Kochi: Chendamangalam, one of the worst affected panchayats in Ernakulam due the floods, has been getting promises for financial assistance and support for long-term rehabilitation from across the globe.

The damage caused to the traditional Chendamangalam handloom industry is the major reason for the global attention.

 

However, poor coordination from government agencies and local body authorities to effectively tap the support from external agencies is causing heartburn.

Public Sector Units like Cochin Shipyard Limited, artists’ groups, fashion designers, NGOs and corporate houses have extended support to rebuild the weavers’ village.

“Representatives from many national and international agencies are visiting the damaged handloom societies and looms. Every day, representatives of nearly five NGOs or social organisations are visiting the village. But not even a single weaver in our society has received financial support from any agency. The only support we received was from few fashion designers and boutique owners who helped us to sell the damp stock,” said P.A. Sojan, secretary of the Chendamangalam Kaithari Naithu Vyavasaya Production-cum-Sale Cooperative Society.

The society has 113 workers, including 108 weavers and it is one of the societies which suffered the worst blow in the floods. The society has lost all the 108 looms, other equipment, yarns and clothes. The total estimated loss is to the tune of `1.50 crore.

There are five societies of which three were completely damaged while the other two had partial loss.

“Though various NGOs’ representatives are conducting surveys to assess the damage, our immediate requirement is financial assistance to get the looms repaired. Many of the families are in distress as they have lost means of livelihood for more than a month. Since monsoon intensified, volume of work and earnings were the minimum and the situation worsened with the floods. Onam sale was also washed away,” he added.

Meanwhile, T.S. Baby, president of the Paravur Handloom Weavers Cooperative Society said that the local body authorities or the government have not initiated any measures to coordinate the support from NGOs and external agencies.

A total of eight weavers in his society received funds from three different groups and restarted weaving.
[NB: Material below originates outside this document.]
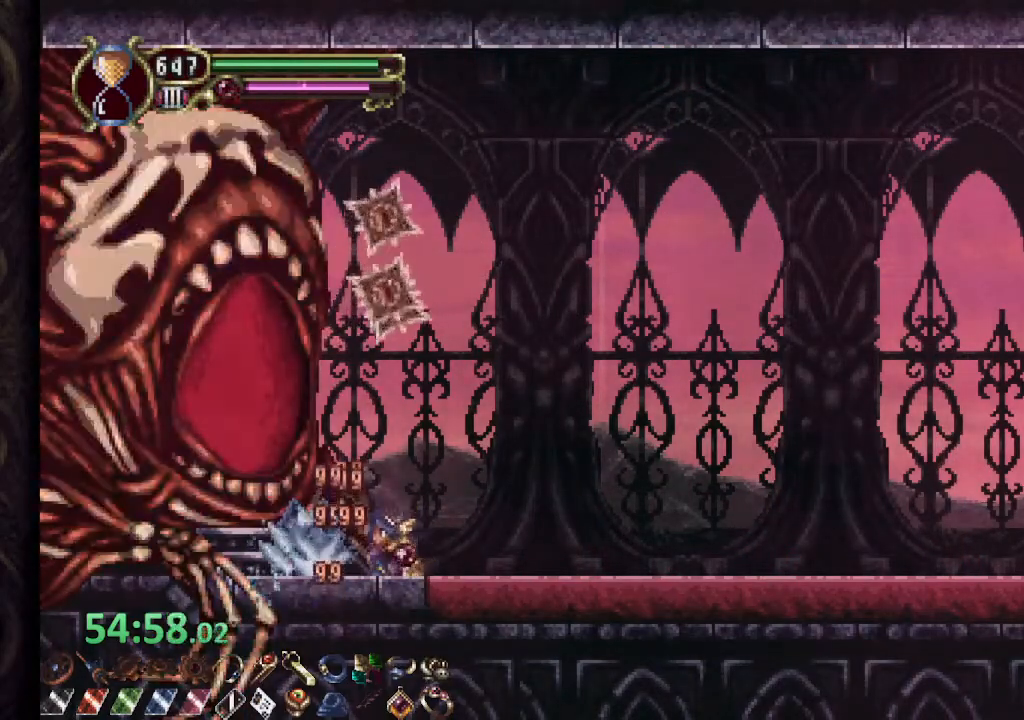
{"buttons": ["L2", "R2"], "left_stick": "down", "right_stick": "center", "events": [[67, "L2", "up"], [67, "SQUARE", "down"], [133, "R2", "up"], [133, "SQUARE", "up"], [167, "SQUARE", "down"], [233, "SQUARE", "up"], [400, "L2", "down"], [483, "R2", "down"]]}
A Delhi-based NGO will distribute funds to 54 more weavers in next couple of weeks.

“Though Kerala State Industrial Development Corporation chairman has visited the village and promised support for rehabilitation of weaver village, the follow-up has been delayed,” he said.

However, industries minister E.P. Jayarajan has called for a meeting of representatives of handloom industry in Thiruvananthapuram on Wednesday which is expected to finalise an action plan for revival of the sector.

“If immediate support is not given to repair looms, it will be difficult to bring back the weavers to the sector as most of their families are in miserable condition,” added Sojan.